Nitrogen adsorption on two types of single-walled carbon nanotube bundles at both subcritical and supercritical temperatures is studied using Gibbs ensemble Monte Carlo simulation to understand the role of the external surface in the type of isotherm. On an infinite periodic hexagonal bundle without an external surface, which was mostly used in previous theoretical studies, subcritical adsorption is of type I with two steps in the adsorption isotherm and two maxima in the isosteric heat corresponding to adsorption, first forming annuli inside the nanotubes, and then with increased coverage at the centers of the nanotubes.

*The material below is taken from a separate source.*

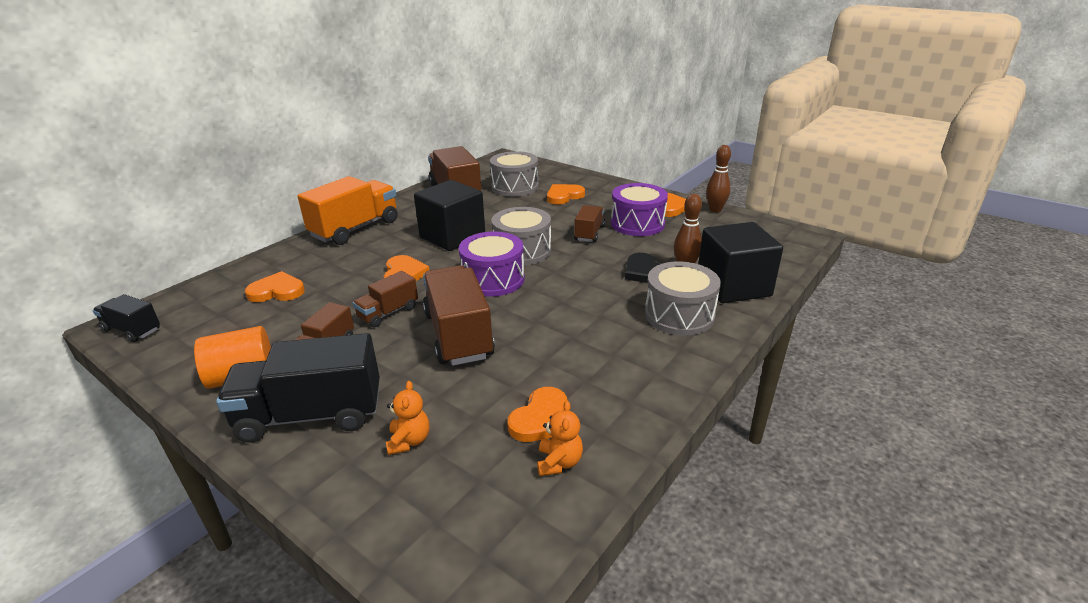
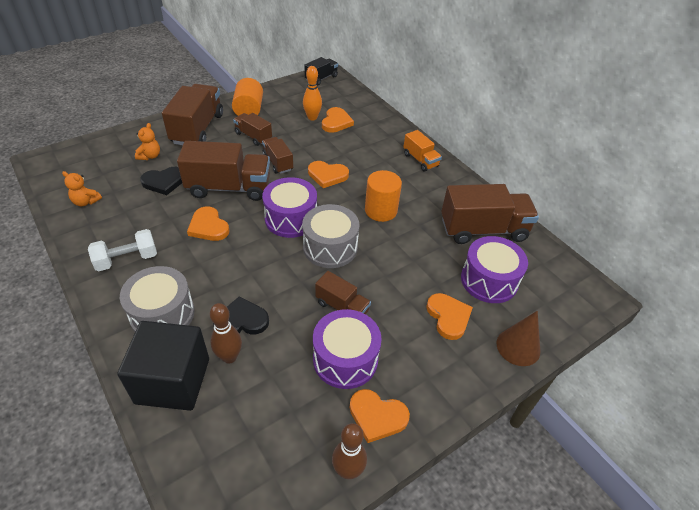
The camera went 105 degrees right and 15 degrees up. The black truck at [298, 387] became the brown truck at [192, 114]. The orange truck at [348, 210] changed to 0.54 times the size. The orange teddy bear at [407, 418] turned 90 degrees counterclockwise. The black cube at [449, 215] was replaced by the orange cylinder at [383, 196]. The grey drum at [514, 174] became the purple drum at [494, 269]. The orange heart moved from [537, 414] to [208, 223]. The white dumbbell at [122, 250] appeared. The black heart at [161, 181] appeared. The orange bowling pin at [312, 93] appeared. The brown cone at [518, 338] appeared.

Supercritical adsorption is also of type I, but with one step in the adsorption isotherm and a single maximum in the isosteric heat. Also, at high pressures the interstitial channels between the nanotubes become accessible to nitrogen molecules. On a small isolated hexagonal bundle with an external surface, subcritical adsorption is of type II, as has been observed in experiments, with two steps in the adsorption isotherm and two maxima in the isosteric heat. The first step corresponds to adsorption at the internal annuli and the grooves between the nanotubes, and the second step results from adsorption at the ridges on the external surface of the bundle and at the centers of the nanotubes. At higher coverages multilayer adsorption and wetting occur on the external surface as the bulk phase approaches saturation. Supercritical adsorption is of type I, without a step in the adsorption isotherm or a maximum in the isosteric heat, and there is no nitrogen adsorption in the interstitial channels even at high pressures. These results demonstrate the important role of the external surface of the nanotube bundle in the character of adsorption isotherm, and provide a substantial physical explanation for the difference between experimental observation and previous theoretical prediction.